**Directions for this task:** As an exercise, transcribe the data below in full and exactly, omitting pictures.

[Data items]

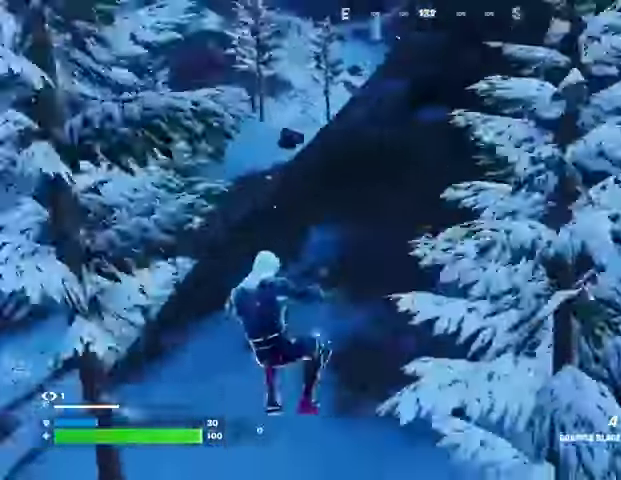
Gameplay with a controller (PlayStation layout); each line is a JSON object with the inputs held at the frame after it. "events" lists button and stick changes between this image and that frame as [ms after this image, input, new state], when the widget could be followed in between.
{"buttons": [], "left_stick": "up-right", "right_stick": "left"}
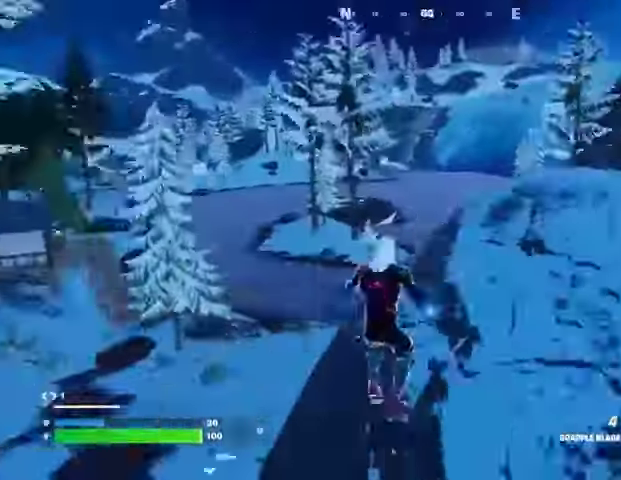
{"buttons": [], "left_stick": "up-right", "right_stick": "left", "events": [[267, "right_stick", "center"], [367, "right_stick", "left"]]}
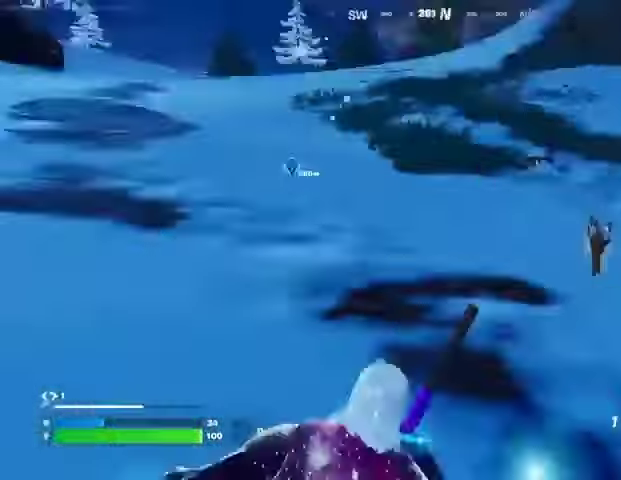
{"buttons": [], "left_stick": "down", "right_stick": "center", "events": [[33, "left_stick", "down-right"], [100, "right_stick", "center"], [133, "left_stick", "down-left"], [400, "left_stick", "down"], [400, "right_stick", "left"], [500, "right_stick", "center"]]}
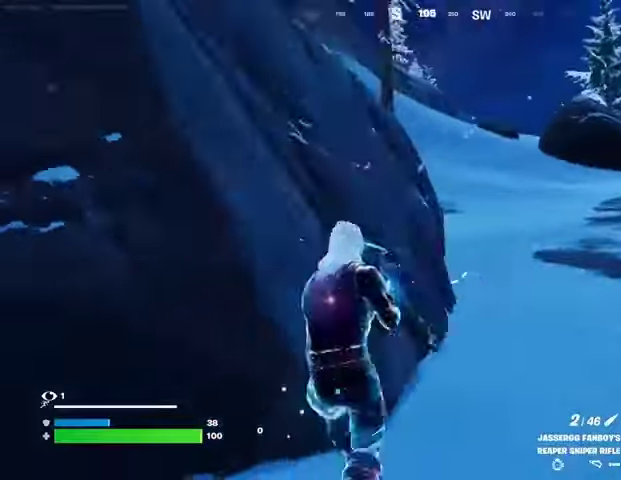
{"buttons": ["R3"], "left_stick": "down-left", "right_stick": "left", "events": [[33, "left_stick", "down-left"], [233, "right_stick", "up-right"], [333, "right_stick", "center"], [467, "R3", "down"], [467, "right_stick", "left"]]}
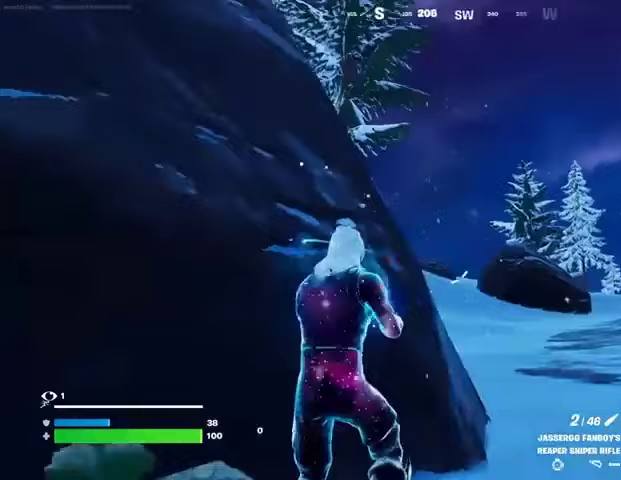
{"buttons": [], "left_stick": "down-right", "right_stick": "center", "events": [[33, "R3", "up"], [67, "left_stick", "down"], [100, "right_stick", "center"], [200, "left_stick", "down-left"], [400, "left_stick", "down-right"]]}
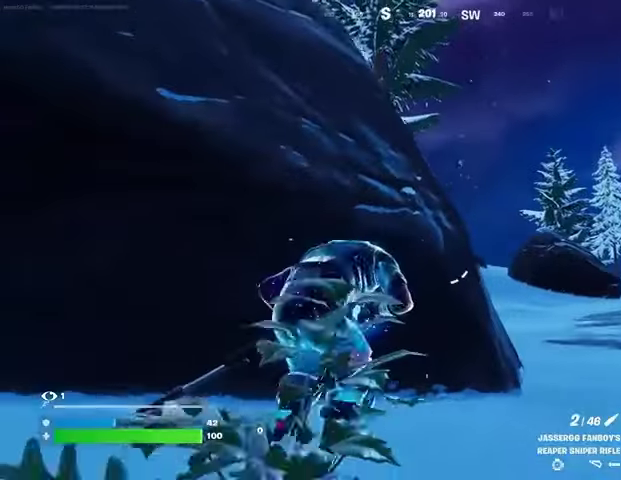
{"buttons": [], "left_stick": "right", "right_stick": "center", "events": [[167, "left_stick", "left"], [333, "left_stick", "right"]]}
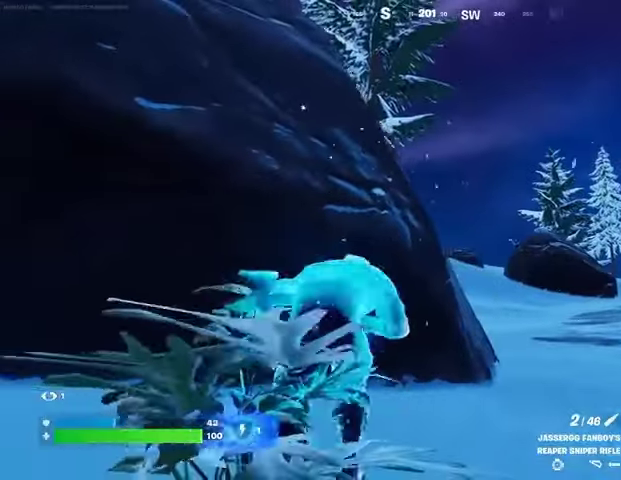
{"buttons": ["L2"], "left_stick": "left", "right_stick": "center", "events": [[33, "left_stick", "up"], [100, "left_stick", "left"], [267, "R3", "down"], [267, "left_stick", "down-right"], [333, "R3", "up"], [367, "L2", "down"], [467, "left_stick", "left"]]}
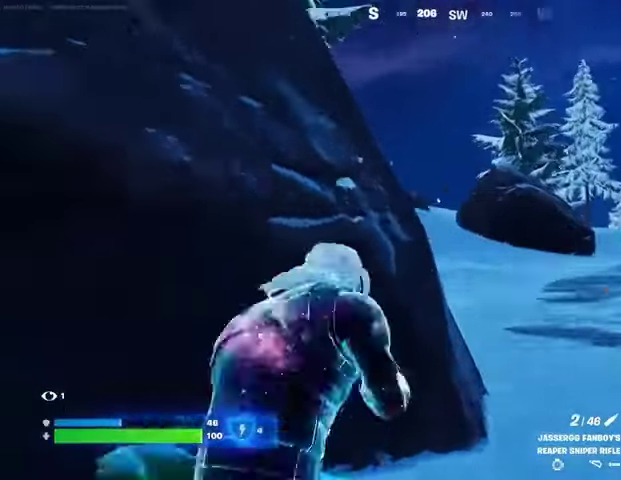
{"buttons": [], "left_stick": "right", "right_stick": "center", "events": [[67, "L2", "up"], [133, "R3", "down"], [200, "R3", "up"], [367, "left_stick", "right"]]}
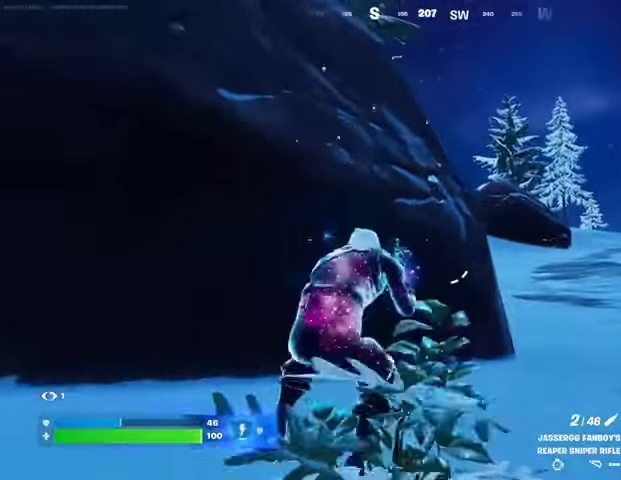
{"buttons": [], "left_stick": "left", "right_stick": "center", "events": [[233, "left_stick", "down"], [300, "left_stick", "left"]]}
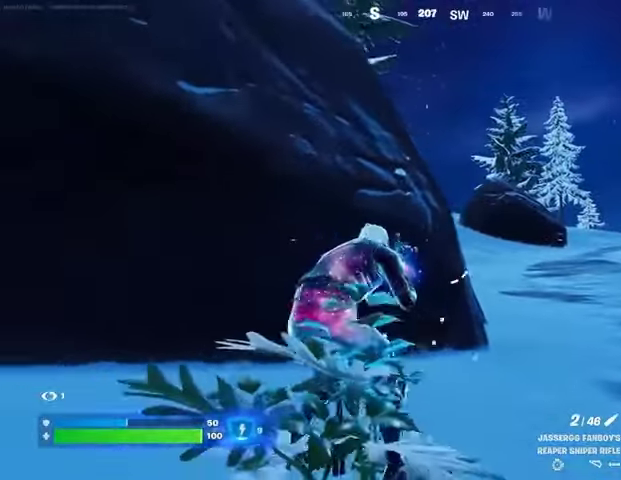
{"buttons": [], "left_stick": "down-left", "right_stick": "center", "events": [[67, "left_stick", "up"], [133, "left_stick", "up-right"], [300, "left_stick", "down-right"], [433, "left_stick", "down-left"]]}
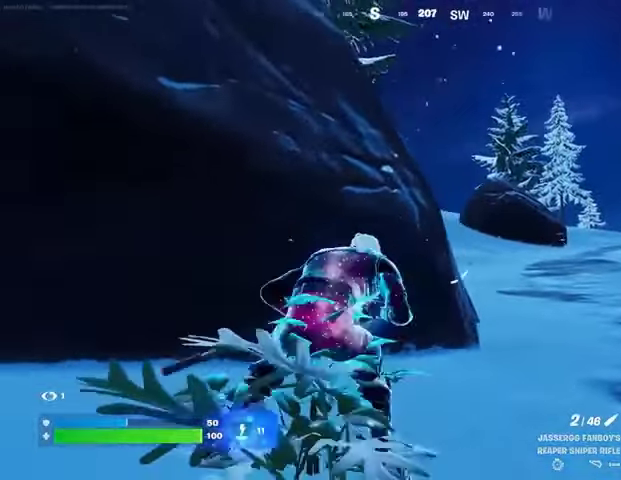
{"buttons": ["CROSS"], "left_stick": "left", "right_stick": "center", "events": [[167, "R3", "down"], [233, "R3", "up"], [367, "left_stick", "left"], [433, "CROSS", "down"]]}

**Result:**
Gameplay with a controller (PlayStation layout); each line is a JSON object with the inputs held at the frame after it. "events" lists button and stick changes between this image and that frame as [ms after this image, input, new state], when the widget could be followed in between.
{"buttons": [], "left_stick": "up-right", "right_stick": "left"}
{"buttons": [], "left_stick": "up-right", "right_stick": "left", "events": [[267, "right_stick", "center"], [367, "right_stick", "left"]]}
{"buttons": [], "left_stick": "down", "right_stick": "center", "events": [[33, "left_stick", "down-right"], [100, "right_stick", "center"], [133, "left_stick", "down-left"], [400, "left_stick", "down"], [400, "right_stick", "left"], [500, "right_stick", "center"]]}
{"buttons": ["R3"], "left_stick": "down-left", "right_stick": "left", "events": [[33, "left_stick", "down-left"], [233, "right_stick", "up-right"], [333, "right_stick", "center"], [467, "R3", "down"], [467, "right_stick", "left"]]}
{"buttons": [], "left_stick": "down-right", "right_stick": "center", "events": [[33, "R3", "up"], [67, "left_stick", "down"], [100, "right_stick", "center"], [200, "left_stick", "down-left"], [400, "left_stick", "down-right"]]}
{"buttons": [], "left_stick": "right", "right_stick": "center", "events": [[167, "left_stick", "left"], [333, "left_stick", "right"]]}
{"buttons": ["L2"], "left_stick": "left", "right_stick": "center", "events": [[33, "left_stick", "up"], [100, "left_stick", "left"], [267, "R3", "down"], [267, "left_stick", "down-right"], [333, "R3", "up"], [367, "L2", "down"], [467, "left_stick", "left"]]}
{"buttons": [], "left_stick": "right", "right_stick": "center", "events": [[67, "L2", "up"], [133, "R3", "down"], [200, "R3", "up"], [367, "left_stick", "right"]]}
{"buttons": [], "left_stick": "left", "right_stick": "center", "events": [[233, "left_stick", "down"], [300, "left_stick", "left"]]}
{"buttons": [], "left_stick": "down-left", "right_stick": "center", "events": [[67, "left_stick", "up"], [133, "left_stick", "up-right"], [300, "left_stick", "down-right"], [433, "left_stick", "down-left"]]}
{"buttons": ["CROSS"], "left_stick": "left", "right_stick": "center", "events": [[167, "R3", "down"], [233, "R3", "up"], [367, "left_stick", "left"], [433, "CROSS", "down"]]}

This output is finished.